Primera Air collapses: what passengers need to know
The Danish-registered airline yesterday ceased all flight operations and holidaymakers were told not to travel to Stansted airport today.
According to reports, at least one flight was grounded at Stansted for the company’s failure to pay airport charges.
The airline has 15 aircraft, offering budget transatlantic flights to Canada and America from Stansted airport, as well as flights to Europe.
A post on the Primera Air website said: “Airline Primera Air and IATA codes PF and 6F have been suspended as of today, October 2nd, 2018.
“On behalf of Primera Air team, we would like to thank you for your loyalty. On this sad day we are saying Goodbye to all of you.
“Please visit primeraair.com for further updates in next few days. Tour Operator passengers are kindly suggested to address their Tour Operators and Agents for further information and actions.”
Stansted airport said it is providing information and assistance to those who have already travelled to the airport for flights due to depart today.
Vital information for holidaymakers
According to the Civil Aviation Authority, Primera Air is not covered under the ATOL protection scheme as this only covers those who booked a package holiday.
But some passengers may have ATOL protection if the Primera Air flight was part of a package holiday so it’s best to check your documents.

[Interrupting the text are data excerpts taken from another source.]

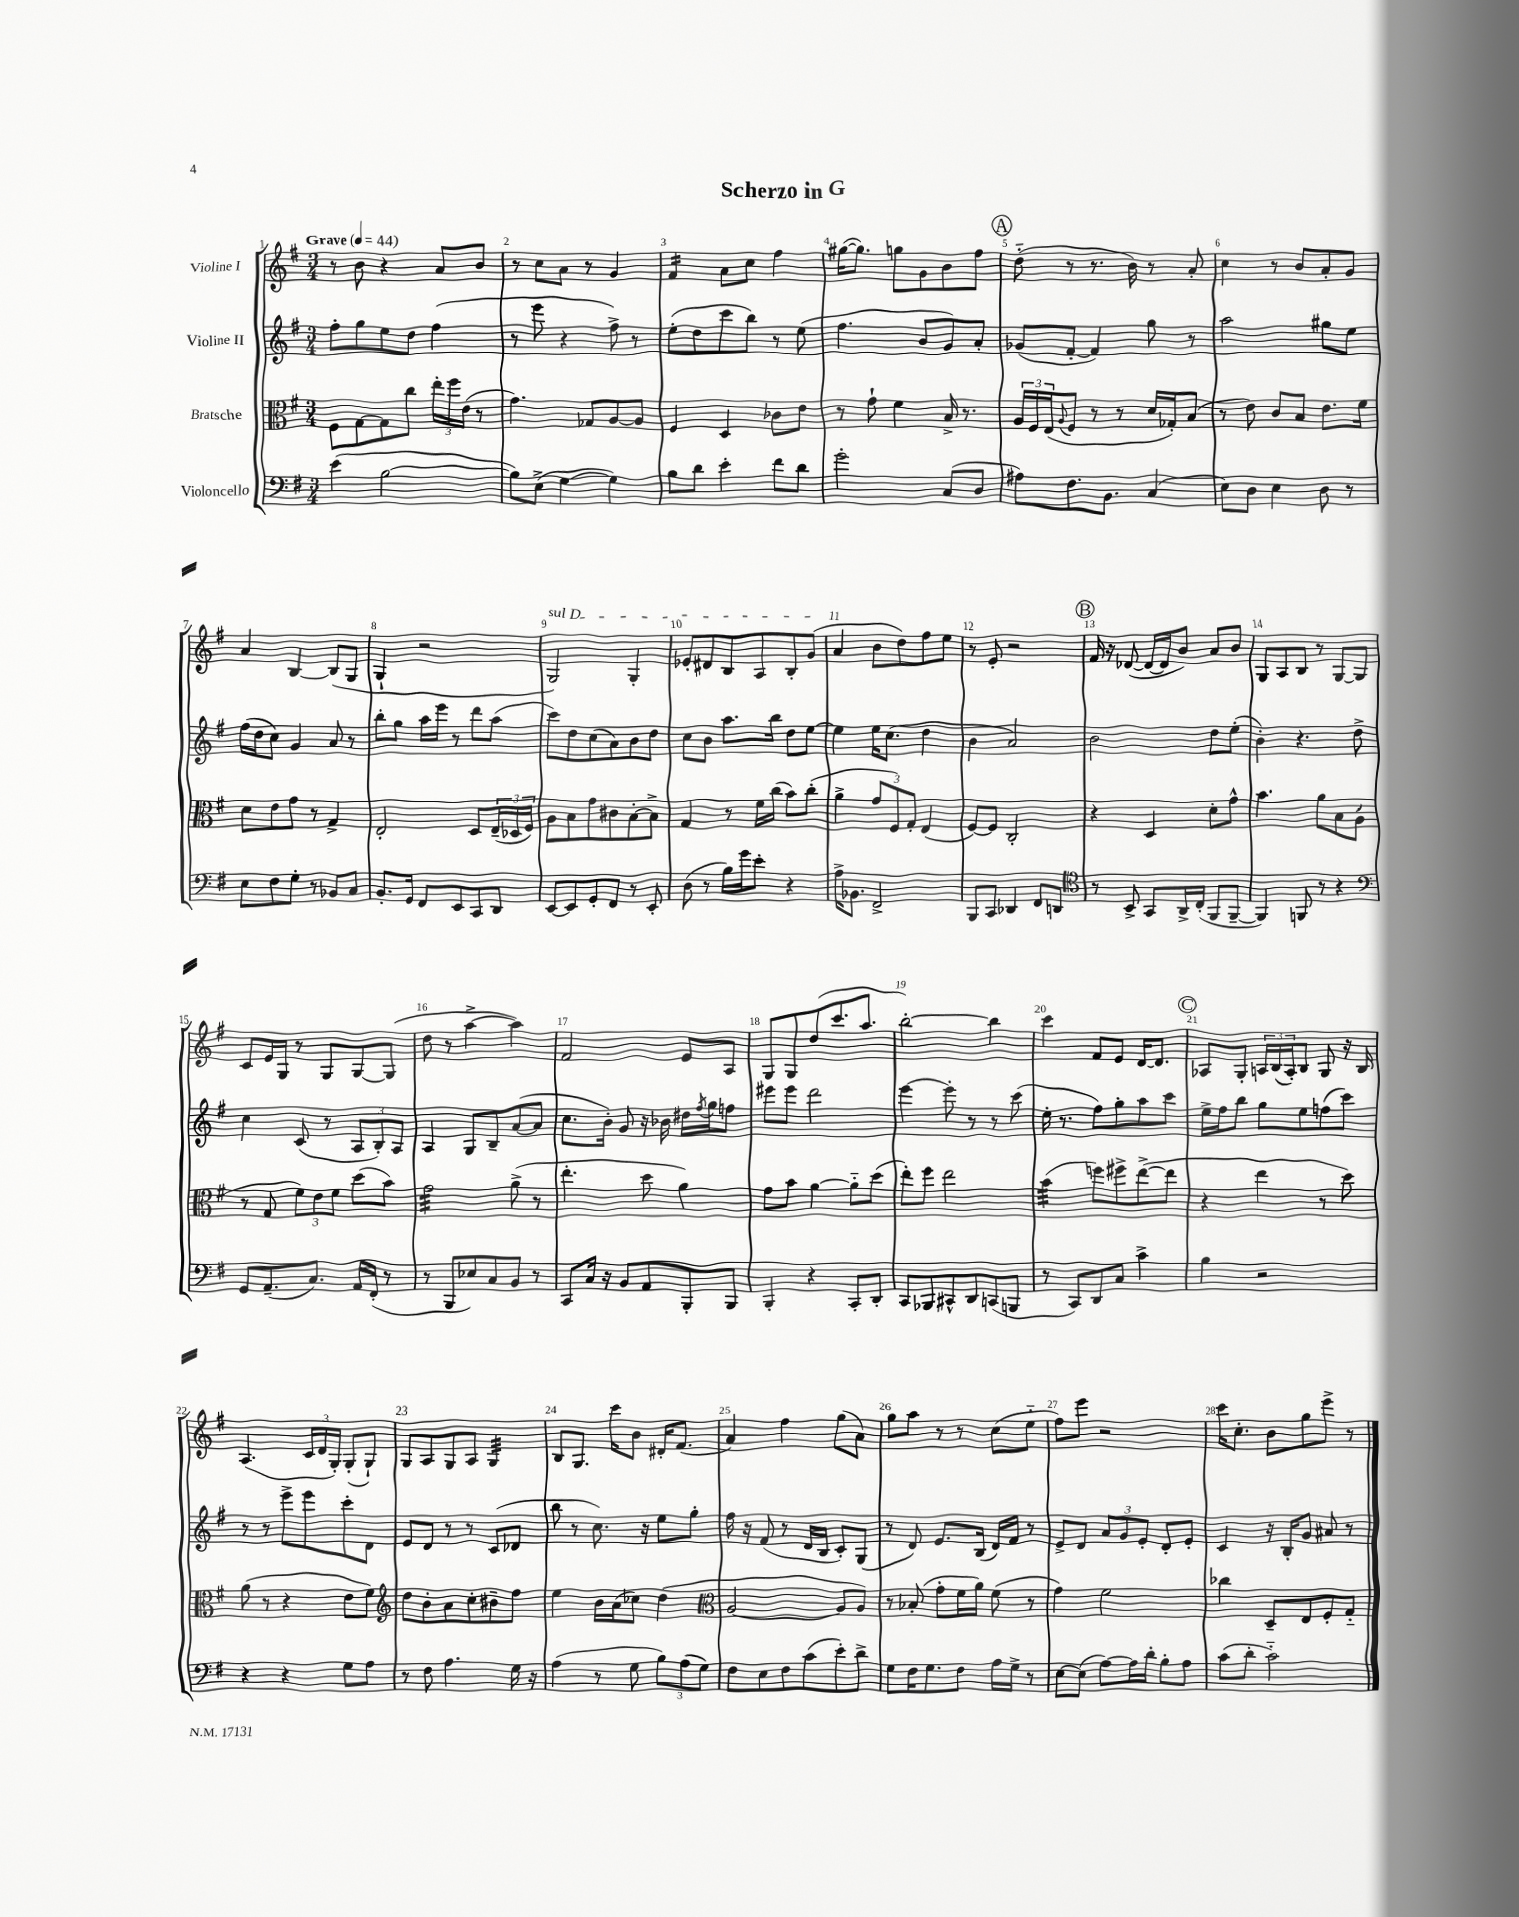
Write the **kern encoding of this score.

**kern	**kern	**kern	**kern
*staff4	*staff3	*staff2	*staff1
*clefF4	*clefC3	*clefG2	*clefG2
*k[f#]	*k[f#]	*k[f#]	*k[f#]
*M3/4	*M3/4	*M3/4	*M3/4
*MM44	*MM44	*MM44	*MM44
(4e	8F#	8ff#'	8r
.	[8G	8gg	8b
[2B	8G]	8ee	4r
.	8cc	8dd	.
.	24ee'	(4ff#	8a
.	24ff#	.	.
.	(24e	.	.
.	8r	.	8b
=	=	=	=
8B])	4.g)	8r	8r
(8E^	.	8eee	8cc
[4G	.	4r	8a
.	8G-	.	8r
4G])	[8A	8ff#^)	4g
.	8A]	8r	.
=	=	=	=
8B	4F#	(8ee'	4f#
8d	.	8dd	.
4e'	4D	8ccc	8a
.	.	8bb)	8cc
8f#	8c-	8r	4ff#
8d	8e	(8ee	.
=	=	=	=
2g'	8r	4.ff#	([16gg#
.	.	.	8.gg#])
.	8g`	.	.
.	4f#	.	8gg
.	.	8b	8g
(8C	16B^	8g)	8b
.	8.r	.	.
8D	.	8a'	8ff#
=	=	=	=
8A#)	24A	(8g-	(8dd'~
.	24F#	.	.
.	(24E	.	.
.	8qqA	.	.
8.F#	8F#	[8f#'	8r
.	8r	4f#])	8.r
8.BB	.	.	.
.	8r	.	.
.	.	.	16b)
(4C	16d	8gg	8r
.	16G-')	.	.
.	(8B	8r	8a'
=	=	=	=
8E)	8r	2aa	4cc
8D	8e)	.	.
4E	8c	.	8r
.	8B	.	8b
8D	8.e	8gg#	8a'
8r	.	8ee	8g
.	16f#	.	.
=	=	=	=
8E	8d	(16ff#	4a
.	.	16dd	.
8F#	8e	8cc)	.
8G'	8g	4g	[4B
8r	8r	.	.
8BB-	4G^	8a	(8B]
8C	.	8r	8G
=	=	=	=
8.BB'	2E'	8bb'	4G`
.	.	8gg	.
16GG	.	.	.
8FF#	.	16aa	2r
.	.	16eee	.
8EE	.	8r	.
8CC	8D	8ddd	.
8DD	(24E~	(8aa	.
.	24D-	.	.
.	24F#)	.	.
=	=	=	=
[8EE	8A	8ccc)	2G)
8EE]	8B	8dd	.
8GG'	8g	(8cc	.
8FF#	8c#	8a)	.
8r	[8B'	8b	4G'
8EE'	8B^]	8dd	.
=	=	=	=
(8D	4G	8cc	8e-'
8r	.	8b	8d#
16B)	8r	8.aa	8B
16g	.	.	.
8e'	16f#	.	8A
.	(16cc	16bb	.
4r	8b)	8dd	8B'
.	(8cc'	[8ee	(8g
=	=	=	=
16A^	4a^	4ee]	4a
8.BB-	.	.	.
2FF#^	12g	16ee	8b
.	.	(8.cc	.
.	12F#)	.	.
.	.	.	8dd)
.	12G'	.	.
.	(4E	4dd	8ff#
.	.	.	8ee
=	=	=	=
8BBB	[8F#)	4b	8r
8CC	8F#]	.	8e'
4DD-	2C'	2a)	2r
8FF#	.	.	.
8DD	.	.	.
=	=	=	=
*clefC4	*	*	*
8r	4r	2b	16f#
.	.	.	16r
8BB^	.	.	([8d-
8GG	4D	.	16d-_
.	.	.	16d-]
16AA^	.	.	8b)
(16C'	.	.	.
8FF#	8d'	8dd	8a
[8FF#~	8g^^	(8ee'	8b
=	=	=	=
4FF#])	4.b	4b')	8G
.	.	.	8A
8FF	.	4.r	8B
8r	8a	.	8r
4r	8B	.	[8G
.	(8A'	8dd^	8G]
=	=	=	=
*clefF4	*	*	*
8GG	8r	4cc	8c
(8.AA~	8G	.	16e
.	.	.	16G
.	12f#)	(8c	8r
8.C)	.	.	.
.	12e	.	.
.	.	8r	8G
.	12f#	.	.
16AA	(8dd	12A	[8G
(16FF#'	.	.	.
.	.	12B')	.
8r	8b)	.	(8G]
.	.	12A	.
=	=	=	=
8r	2g	4A	8dd
8BBB	.	.	8r
8E-)	.	8G	[4aa^
8C	.	8B~	.
8BB	(8a^	([8a	4aa])
8r	8r	8a]	.
=	=	=	=
8CC	4.ee'	8.cc	2f#
16C	.	.	.
16r	.	16b')	.
8BB	.	8g	.
8AA	8dd	16r	.
.	.	16b-	.
8BBB'	4a)	16dd#	8e
.	.	8qff#	.
.	.	16gg	.
8BBB	.	8ff	8A
=	=	=	=
4BBB'	8g	8eee#	8G
.	8b	8eee#	8G
4r	[4a	2ddd	(8dd
.	.	.	8.ccc
8CC'	8a'~]	.	.
.	.	.	8.aa
8DD'	(8dd	.	.
=	=	=	=
8CC	8ee')	[4eee	[2bb')
8BBB-	8ff#	.	.
8CC#^^	2ee	8eee']	.
8DD	.	8r	.
(8CC	.	8r	4bb]
8BBB	.	(8ccc	.
=	=	=	=
8r	(4b	16ee'	4ccc
.	.	8.r	.
8CC)	.	.	.
8DD	8ff)	8ff#)	8f#
8C	8ff#^	8gg'	8e
4c^	([8ee^	8aa	[16d
.	.	.	8.d]
.	8ee]	8ccc	.
=	=	=	=
4B	4r	16ee^	8A-
.	.	16ff#	.
.	.	8bb	8G'
2r	4ee	8gg	24A
.	.	.	(24B
.	.	.	24A')
.	.	8ee	8B
.	8r	(8ff	8G
.	8dd)	8ccc)	16r
.	.	.	16B
=	=	=	=
4r	(8a	8r	(4.A
.	8r	8r	.
4r	4r	8eee^	.
.	.	8eee	24c
.	.	.	24d
.	.	.	24G')
8G	8e	8ccc'	(8G'
8A	8f#)	8d	8G`)
=	=	=	=
*	*clefG2	*	*
8r	8dd	8e	8G
8F#	8b'	8d	8A
4.A	8a	8r	8G
.	8cc'	8r	8A
.	8b#~	(8c	4G
16G	8ff#	8d-	.
16r	.	.	.
=	=	=	=
(4A	4ee	8bb	8B
.	.	8r	8.G
8r	16b	8.cc)	.
.	(16a	.	16ccc
8G	8cc-)	.	8b
.	.	16r	.
12B)	(4dd	8ee	16d#'
.	.	.	(8.f#
(12A	.	.	.
.	.	8gg'	.
12G)	.	.	.
=	=	=	=
*	*clefC3	*	*
8F#	[2A	16ff#	4a)
.	.	16r	.
8E	.	(8f#	.
8F#	.	8r	4ff#
(8c	.	16d	.
.	.	16B	.
8e')	8A]	8c')	(8gg
8d^	8A)	(8G	8a)
=	=	=	=
8G	8r	8r	8gg
16F#	(8B-'	8d)	8aa
8.G	.	.	.
.	8g'	8.e	8r
8F#	16f#	.	8r
.	16a)	(16B	.
16A	(8f#	16d)	(8cc
16G^	.	16f#	.
8r	8r	8r	8ee'~
=	=	=	=
[8E	4g)	8e^	8ff#)
(8E]	.	8d	8eee
[8A)	2f#	12a	2r
.	.	12g	.
16A]	.	.	.
.	.	12e'	.
16d'	.	.	.
8B'	.	8d'	.
8A	.	8e'	.
=	=	=	=
(8c	4cc-	4c	16ccc
.	.	.	8.cc'
8d'	.	.	.
2c'~)	8D~	16r	8b
.	.	16B'	.
.	8E	8g	8gg
.	8F#'	8a#	8eee^
.	8G'~	8r	8r
==	==	==	==
*-	*-	*-	*-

If you’ve an unused ticket, you will need to contact Primera Air directly for a refund, though its website noted that “the usual options for contacts (via email or phone) can not be offered any longer”.
If you bought the flight with a credit, debit or charge card, there are options to reclaim your money.
Credit card payers may come under the protection of Section 75 of the Consumer Credit Act 1974 which states that a credit card provider is equally liable with a goods or services provider where there has been a ‘misrepresentation’ or breach of contract.
In order to benefit from the protection, you must use your credit card to buy goods or services between £100 and £30,000.
Chargeback protection exists for those who paid by debit card, but this isn’t a legal protection so you should contact your provider for more information.
If you’ve already made the outbound part of your journey and are yet to fly back to the UK, the CAA said you will need to make your own arrangements to return home.
One other way is to check your travel insurance for Scheduled Airline Failure Insurance (SAFI), which could cover you for the cost of the original ticket bought or any unused tickets, or the extra cost of buying new flights, such as travel back to the UK.
The news comes exactly a year after Monarch Airlines ceased trading.